▶ **Exercise instructions**:
- a) In the CAPTCHA prompt below, which four atomic verbs are given as examples for beginning each event in the third step?
- b) Reproduce the CAPTCHA prompt below word for word, from "Use these Python" to "objective(description: str)".
- c) Pick up the CAPTCHA prompt below after its final line and keep writing it.

▶ **Passage**:
▬▬▬
Are CAPTCHAs Still Bot-hard? Generalized Visual CAPTCHA Solving with Agentic Vision Language Model


Input:
For each frame:
  Frame image
  Frame caption in format Frame f

Prompt:
## Objective
The task image contains n frame(s).

First, provide one-sentence visual description of each frame.
Second, identify the relationships between frames.
Third, using the information, identify the sequential events and the final visual criteria that leads to solving the task.

Use these Python tools:
describe(frame_id: int, description: str)
relate(frame_id1: int, frame_id2: int = None, relationship: str = '')
objective(description: str)

## Guidelines
1. The output should be a Python block.
2. The third step should be generic enough, it should not reveal the answer.
3. In the third step, all event should begin with atomic verbs like `click`, `slide`, `drag`, `draw` and refer to choices/states rather than objects.
4. Please describe rectangle boxes with hints (e.g., case sensitivity), instructions, or placeholders as input fields.

Output:
An executable Python block using the tools to add descriptions, relations to frames, and also identify the objective.
▬▬▬
▶ **Source information**:
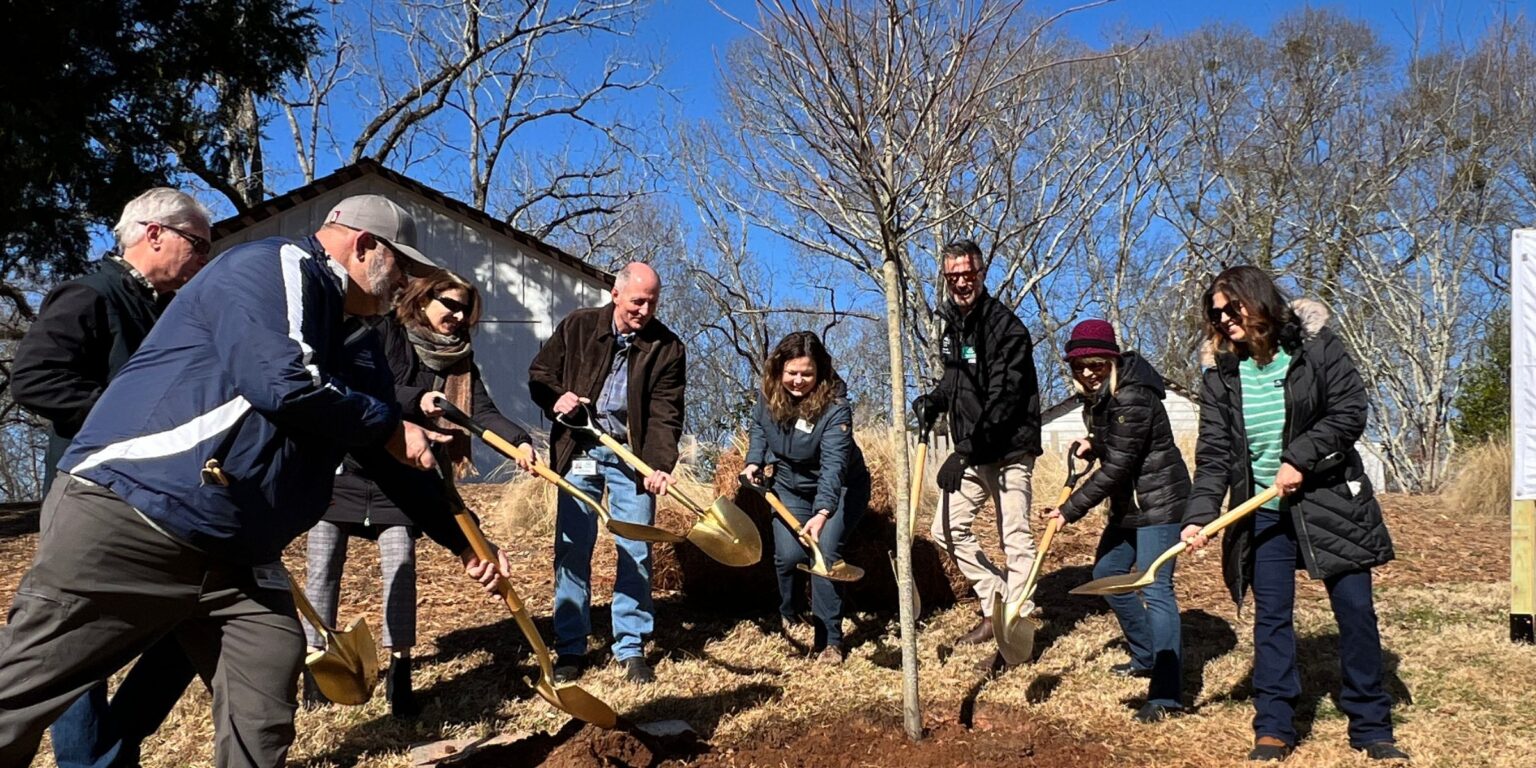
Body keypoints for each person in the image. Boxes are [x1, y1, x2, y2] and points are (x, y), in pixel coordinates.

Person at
▬▬▬
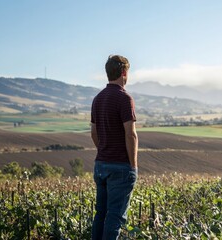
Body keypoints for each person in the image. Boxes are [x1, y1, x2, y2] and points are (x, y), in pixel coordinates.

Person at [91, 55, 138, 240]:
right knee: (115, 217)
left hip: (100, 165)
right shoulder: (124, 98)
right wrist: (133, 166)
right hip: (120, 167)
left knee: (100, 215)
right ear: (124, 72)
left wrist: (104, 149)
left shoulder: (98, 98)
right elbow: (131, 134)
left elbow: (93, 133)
▬▬▬
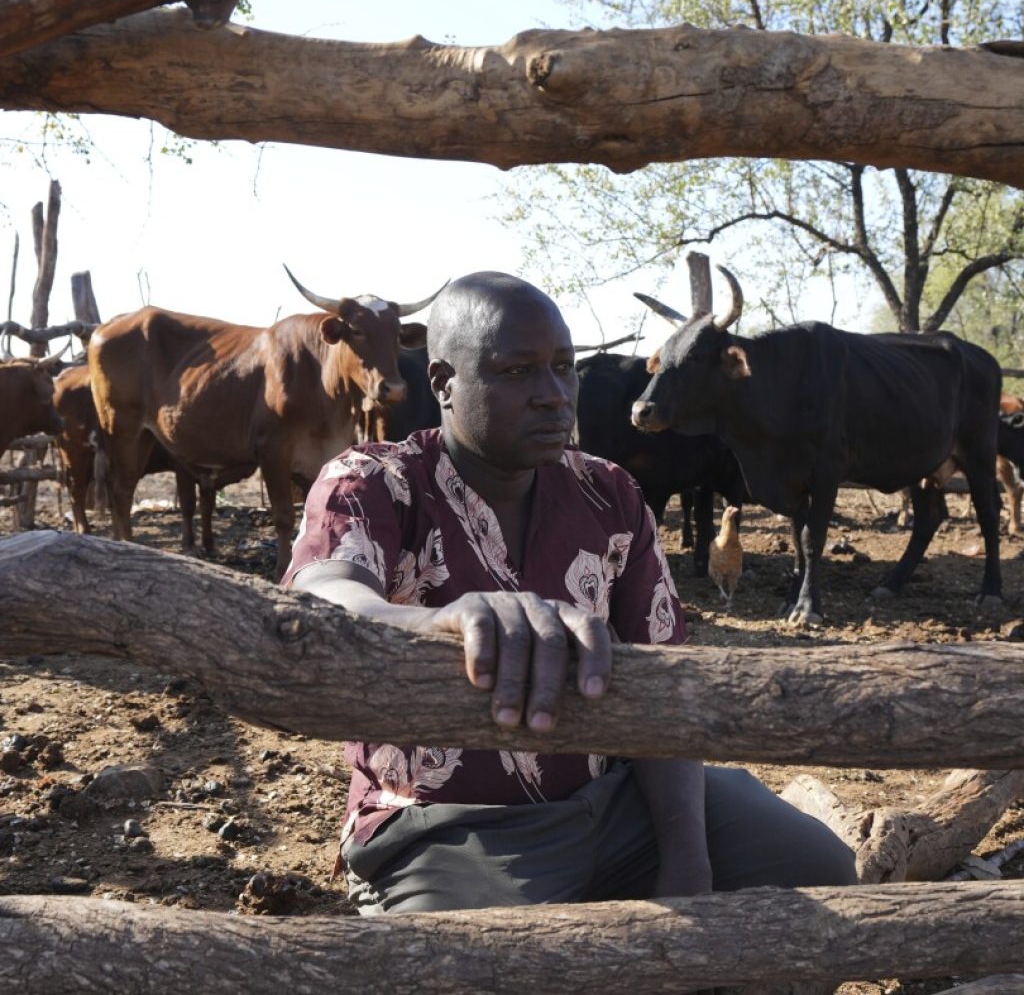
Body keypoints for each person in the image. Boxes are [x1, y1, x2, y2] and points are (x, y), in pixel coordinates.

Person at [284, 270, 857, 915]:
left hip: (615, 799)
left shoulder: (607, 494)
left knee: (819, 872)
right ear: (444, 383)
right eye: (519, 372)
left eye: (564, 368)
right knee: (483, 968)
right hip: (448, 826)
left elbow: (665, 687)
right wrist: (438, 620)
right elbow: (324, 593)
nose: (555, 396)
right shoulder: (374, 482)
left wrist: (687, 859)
▬▬▬
▶ **Task-by-task outputs**:
- a) `click`, `slide`, `drag`, and `draw`.

- b)
Use these Python tools:
describe(frame_id: int, description: str)
relate(frame_id1: int, frame_id2: int = None, relationship: str = '')
objective(description: str)

- c)
CAPTCHA Abstraction


Input:
For each frame:
  Frame image
  Frame caption in format Frame f

Prompt:
## Objective
You are given a list of frames, their descriptions, relationships between frames, and the main task objective.

Descriptions:
List of frame descriptions in format Frame f: description.

Relations: 
List of frame relations in format Frame f1 to f2: relation.

Objective: 
Task Objective.

Write a Python script `def structure_abstraction(frames: list[Frame])` to identify 
all element/frame-level interactables using these tools:

  Frame.get_element(position: Literal[up, down, left, right], details: str) -> Element:
    Get one specific element by its relative position in the frame and its detailed visual description.
    position: where is the element
    details: color, shape, and visual features of the element

  Frame.split(rows: int, columns: int) -> list[Frame]:
    Split the entire frame into SELECTABLE choices.

  Frame.grid(tiles: int) -> list[list[Element]]:
    Convert the frame into multiple SWAPPABLE tile elements.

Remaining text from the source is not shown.